▶ STATED EXERCISE:
Retype the rows below word for word, from their first line through the line containing "determined by: Kral, Robert", inclusive.

▶ EXERCISE MATERIALS:
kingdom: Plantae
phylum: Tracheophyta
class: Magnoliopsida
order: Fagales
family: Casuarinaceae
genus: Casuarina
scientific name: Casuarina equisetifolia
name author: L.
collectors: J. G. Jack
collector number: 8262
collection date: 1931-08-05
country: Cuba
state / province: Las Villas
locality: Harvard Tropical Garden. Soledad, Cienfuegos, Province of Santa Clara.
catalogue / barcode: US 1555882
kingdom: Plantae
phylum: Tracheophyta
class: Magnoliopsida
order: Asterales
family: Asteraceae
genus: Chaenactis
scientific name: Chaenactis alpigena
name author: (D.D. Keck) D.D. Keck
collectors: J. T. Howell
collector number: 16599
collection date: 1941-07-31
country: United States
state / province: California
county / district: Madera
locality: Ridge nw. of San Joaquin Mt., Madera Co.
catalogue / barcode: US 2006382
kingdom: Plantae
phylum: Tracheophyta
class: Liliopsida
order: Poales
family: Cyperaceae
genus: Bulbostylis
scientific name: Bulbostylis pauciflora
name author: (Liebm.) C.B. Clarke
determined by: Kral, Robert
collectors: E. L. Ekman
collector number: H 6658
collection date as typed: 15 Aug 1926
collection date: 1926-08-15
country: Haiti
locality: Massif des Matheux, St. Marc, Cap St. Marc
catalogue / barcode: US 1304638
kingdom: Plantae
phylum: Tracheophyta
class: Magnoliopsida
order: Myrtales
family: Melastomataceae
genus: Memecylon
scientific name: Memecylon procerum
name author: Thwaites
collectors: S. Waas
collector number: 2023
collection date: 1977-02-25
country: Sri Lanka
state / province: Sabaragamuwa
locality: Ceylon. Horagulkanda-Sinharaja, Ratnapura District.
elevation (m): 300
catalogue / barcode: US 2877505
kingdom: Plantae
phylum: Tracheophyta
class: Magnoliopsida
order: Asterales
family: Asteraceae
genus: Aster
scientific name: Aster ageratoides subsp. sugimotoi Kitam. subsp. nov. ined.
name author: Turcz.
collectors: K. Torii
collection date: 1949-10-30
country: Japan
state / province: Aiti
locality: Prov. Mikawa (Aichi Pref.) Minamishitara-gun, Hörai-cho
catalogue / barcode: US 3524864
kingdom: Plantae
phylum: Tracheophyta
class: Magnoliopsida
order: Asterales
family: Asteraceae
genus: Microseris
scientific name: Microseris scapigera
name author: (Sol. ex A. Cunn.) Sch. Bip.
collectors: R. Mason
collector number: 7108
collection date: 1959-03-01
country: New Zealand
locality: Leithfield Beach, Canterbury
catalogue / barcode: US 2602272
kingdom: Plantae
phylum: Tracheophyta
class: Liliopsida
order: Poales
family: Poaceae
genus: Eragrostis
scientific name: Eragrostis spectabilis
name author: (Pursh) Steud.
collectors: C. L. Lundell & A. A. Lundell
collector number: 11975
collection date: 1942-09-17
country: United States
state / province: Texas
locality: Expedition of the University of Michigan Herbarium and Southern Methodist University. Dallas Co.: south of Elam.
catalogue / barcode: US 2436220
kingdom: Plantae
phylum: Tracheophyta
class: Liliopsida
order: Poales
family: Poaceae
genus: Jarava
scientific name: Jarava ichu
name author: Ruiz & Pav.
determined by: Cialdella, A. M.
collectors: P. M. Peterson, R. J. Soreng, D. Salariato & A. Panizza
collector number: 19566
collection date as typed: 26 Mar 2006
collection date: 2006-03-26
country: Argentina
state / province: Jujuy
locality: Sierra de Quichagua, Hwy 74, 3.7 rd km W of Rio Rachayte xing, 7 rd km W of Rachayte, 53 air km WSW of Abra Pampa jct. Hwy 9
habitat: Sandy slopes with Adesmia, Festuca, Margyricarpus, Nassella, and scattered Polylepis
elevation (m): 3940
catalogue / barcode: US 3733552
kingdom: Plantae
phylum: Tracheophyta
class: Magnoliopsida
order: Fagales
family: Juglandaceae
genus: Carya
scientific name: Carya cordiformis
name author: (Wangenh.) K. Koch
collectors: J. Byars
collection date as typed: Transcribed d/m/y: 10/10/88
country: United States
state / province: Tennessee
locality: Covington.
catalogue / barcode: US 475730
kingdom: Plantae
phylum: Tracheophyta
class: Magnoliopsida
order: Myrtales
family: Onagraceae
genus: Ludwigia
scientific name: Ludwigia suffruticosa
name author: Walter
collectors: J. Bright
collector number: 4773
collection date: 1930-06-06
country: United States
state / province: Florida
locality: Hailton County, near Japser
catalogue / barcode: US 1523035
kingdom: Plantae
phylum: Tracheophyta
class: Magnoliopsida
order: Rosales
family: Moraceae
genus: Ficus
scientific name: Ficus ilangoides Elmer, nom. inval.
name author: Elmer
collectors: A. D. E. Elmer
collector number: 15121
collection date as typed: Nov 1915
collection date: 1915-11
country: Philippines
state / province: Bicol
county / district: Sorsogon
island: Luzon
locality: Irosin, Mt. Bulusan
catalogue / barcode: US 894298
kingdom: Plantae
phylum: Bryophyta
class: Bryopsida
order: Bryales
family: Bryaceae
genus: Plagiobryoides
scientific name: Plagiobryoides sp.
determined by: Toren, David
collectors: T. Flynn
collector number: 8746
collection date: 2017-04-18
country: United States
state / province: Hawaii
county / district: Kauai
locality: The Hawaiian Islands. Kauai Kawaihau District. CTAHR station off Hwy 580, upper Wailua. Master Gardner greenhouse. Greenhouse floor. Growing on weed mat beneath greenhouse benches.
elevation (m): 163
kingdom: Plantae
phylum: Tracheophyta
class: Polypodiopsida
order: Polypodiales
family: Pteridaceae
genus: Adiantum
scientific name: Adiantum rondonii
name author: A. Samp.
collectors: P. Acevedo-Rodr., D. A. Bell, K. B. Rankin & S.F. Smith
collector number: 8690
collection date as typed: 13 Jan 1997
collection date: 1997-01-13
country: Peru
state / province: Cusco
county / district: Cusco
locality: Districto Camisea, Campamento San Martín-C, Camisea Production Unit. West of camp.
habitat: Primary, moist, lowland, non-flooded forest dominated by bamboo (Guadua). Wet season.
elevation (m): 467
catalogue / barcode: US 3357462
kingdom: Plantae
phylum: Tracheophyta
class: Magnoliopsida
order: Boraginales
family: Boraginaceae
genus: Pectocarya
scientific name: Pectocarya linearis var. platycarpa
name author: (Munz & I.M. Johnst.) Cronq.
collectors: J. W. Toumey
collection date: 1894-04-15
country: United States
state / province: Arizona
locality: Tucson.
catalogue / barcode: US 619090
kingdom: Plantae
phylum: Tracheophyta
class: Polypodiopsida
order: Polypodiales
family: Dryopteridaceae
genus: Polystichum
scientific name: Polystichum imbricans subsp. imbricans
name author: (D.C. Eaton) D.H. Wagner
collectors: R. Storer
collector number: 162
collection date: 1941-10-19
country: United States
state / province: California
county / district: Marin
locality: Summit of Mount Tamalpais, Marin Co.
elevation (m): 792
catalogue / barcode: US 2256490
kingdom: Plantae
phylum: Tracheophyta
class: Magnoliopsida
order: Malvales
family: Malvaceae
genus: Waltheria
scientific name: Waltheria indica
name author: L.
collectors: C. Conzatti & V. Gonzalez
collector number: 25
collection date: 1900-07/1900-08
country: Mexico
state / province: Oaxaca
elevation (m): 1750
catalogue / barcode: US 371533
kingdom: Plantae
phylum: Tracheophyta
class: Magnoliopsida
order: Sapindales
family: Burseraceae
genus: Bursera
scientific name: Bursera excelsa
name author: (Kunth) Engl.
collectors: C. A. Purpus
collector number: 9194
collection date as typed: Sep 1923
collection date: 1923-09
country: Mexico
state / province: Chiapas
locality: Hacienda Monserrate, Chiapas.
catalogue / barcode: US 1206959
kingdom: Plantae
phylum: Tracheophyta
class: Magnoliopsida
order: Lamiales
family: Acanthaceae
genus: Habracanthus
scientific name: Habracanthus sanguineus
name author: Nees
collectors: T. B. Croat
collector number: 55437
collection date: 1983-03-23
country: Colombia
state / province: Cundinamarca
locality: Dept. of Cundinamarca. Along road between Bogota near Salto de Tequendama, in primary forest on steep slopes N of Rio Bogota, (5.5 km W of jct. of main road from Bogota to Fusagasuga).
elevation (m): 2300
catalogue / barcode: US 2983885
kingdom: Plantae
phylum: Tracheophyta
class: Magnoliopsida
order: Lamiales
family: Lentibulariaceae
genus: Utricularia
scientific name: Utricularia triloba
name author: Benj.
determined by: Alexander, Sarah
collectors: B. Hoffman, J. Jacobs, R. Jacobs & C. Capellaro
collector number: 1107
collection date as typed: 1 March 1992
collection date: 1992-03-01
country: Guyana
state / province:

▶ ANSWER TO THE PROBLEM:
kingdom: Plantae
phylum: Tracheophyta
class: Magnoliopsida
order: Fagales
family: Casuarinaceae
genus: Casuarina
scientific name: Casuarina equisetifolia
name author: L.
collectors: J. G. Jack
collector number: 8262
collection date: 1931-08-05
country: Cuba
state / province: Las Villas
locality: Harvard Tropical Garden. Soledad, Cienfuegos, Province of Santa Clara.
catalogue / barcode: US 1555882
kingdom: Plantae
phylum: Tracheophyta
class: Magnoliopsida
order: Asterales
family: Asteraceae
genus: Chaenactis
scientific name: Chaenactis alpigena
name author: (D.D. Keck) D.D. Keck
collectors: J. T. Howell
collector number: 16599
collection date: 1941-07-31
country: United States
state / province: California
county / district: Madera
locality: Ridge nw. of San Joaquin Mt., Madera Co.
catalogue / barcode: US 2006382
kingdom: Plantae
phylum: Tracheophyta
class: Liliopsida
order: Poales
family: Cyperaceae
genus: Bulbostylis
scientific name: Bulbostylis pauciflora
name author: (Liebm.) C.B. Clarke
determined by: Kral, Robert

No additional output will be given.